2. (SBU) The GOQ has attempted to accommodate this growth by
easing import requirements and limiting prices. Most notably,
in June the GOQ imposed a three-year freeze on the price of
cement, steel, and sand. The price of cement is fixed at 250
Qatari Riyals (less than USD 69) per ton, but cement is
selling for at least four times that on a flourishing black
market, according to recent press reports. The
government-owned Qatar National Cement Company (QNCC) sells
to many small and medium-sized companies, but its local
production capacity has been overwhelmed by demand in recent
years. According to press reports, QNCC officials do not
expect relief anytime soon "as the unprecedented demand for
(cement) requires huge investments before bridging the gap
between supply and demand." Many suppliers had depended on
Saudi Arabia for cement supplies, but the Kingdom recently
restricted exports due to its own internal construction
demands, further exacerbating supply woes in Qatar.


3. (SBU) Embassy contacts in the construction industry blame
the lack of import capacity in Qatar as the chief reason for
shortages. Andre Fayad, Procurement Manager for Construction
Development Company (CDC - a contractor with over 7,000
employees),told Econoff July 30 that his company is "losing
a lot of money" on contracts due to the supply shortages.
CDC has had to push back timelines by months and "pay wages
for workers who are doing nothing" due to the lack of
materials. He added that his clients are not accepting the
black market prices for cement in contracts, further cutting
into the company's ability to make a profit or complete
projects on time. Mohammad Khan, General Manager for
medium-sized contractor Redco Construction, echoed these
concerns, telling Econoff that his company cannot get
external shipments cleared in a timely manner through customs.


4. (SBU) Comment: Strong economic growth and a fast-growing
expatriate population will keep the pressure on property
developers to meet demand. Indeed, developers continue to
launch mega-projects in Qatar, from new luxury hotels to
residential developments, commercial towers, and mixed-use
properties. However, there are too many builders chasing too
few shipments of raw materials, and price controls will not
alleviate the problem.

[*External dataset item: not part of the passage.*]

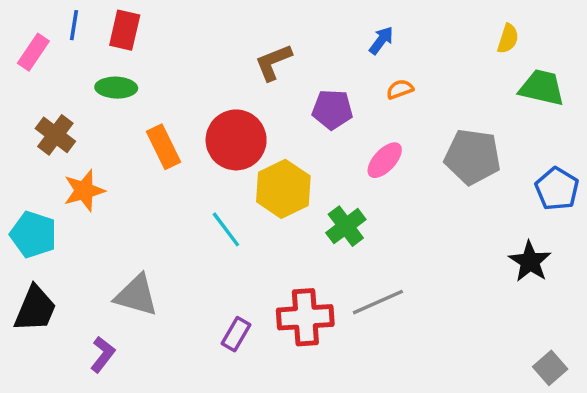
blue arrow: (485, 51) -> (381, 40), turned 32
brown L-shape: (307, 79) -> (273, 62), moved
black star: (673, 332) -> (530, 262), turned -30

For example, the Pearl, Doha's
premier mixed-use development currently under construction,
has seen its original cost estimates of USD 2.5 billion
revised upward to USD 9 billion.


5. (SBU) Projects will continue to face delays and cost
overruns until Qatar can significantly expand its import
infrastructure to accommodate the new level of demand.
Qatar's supply bottleneck is a microcosm of the global
problem of finding enough raw materials, but the lack of
local suppliers for many key goods leaves Qatar particularly
exposed. The GOQ is making massive investments in
infrastructure, including plans for a USD 22 billion
deep-water port south of Doha which would increase by twenty
times Qatar's seaport capacity. The first phase is projected
to cost USD 4.5 billion and is still only in the tendering
process; real relief will be years away.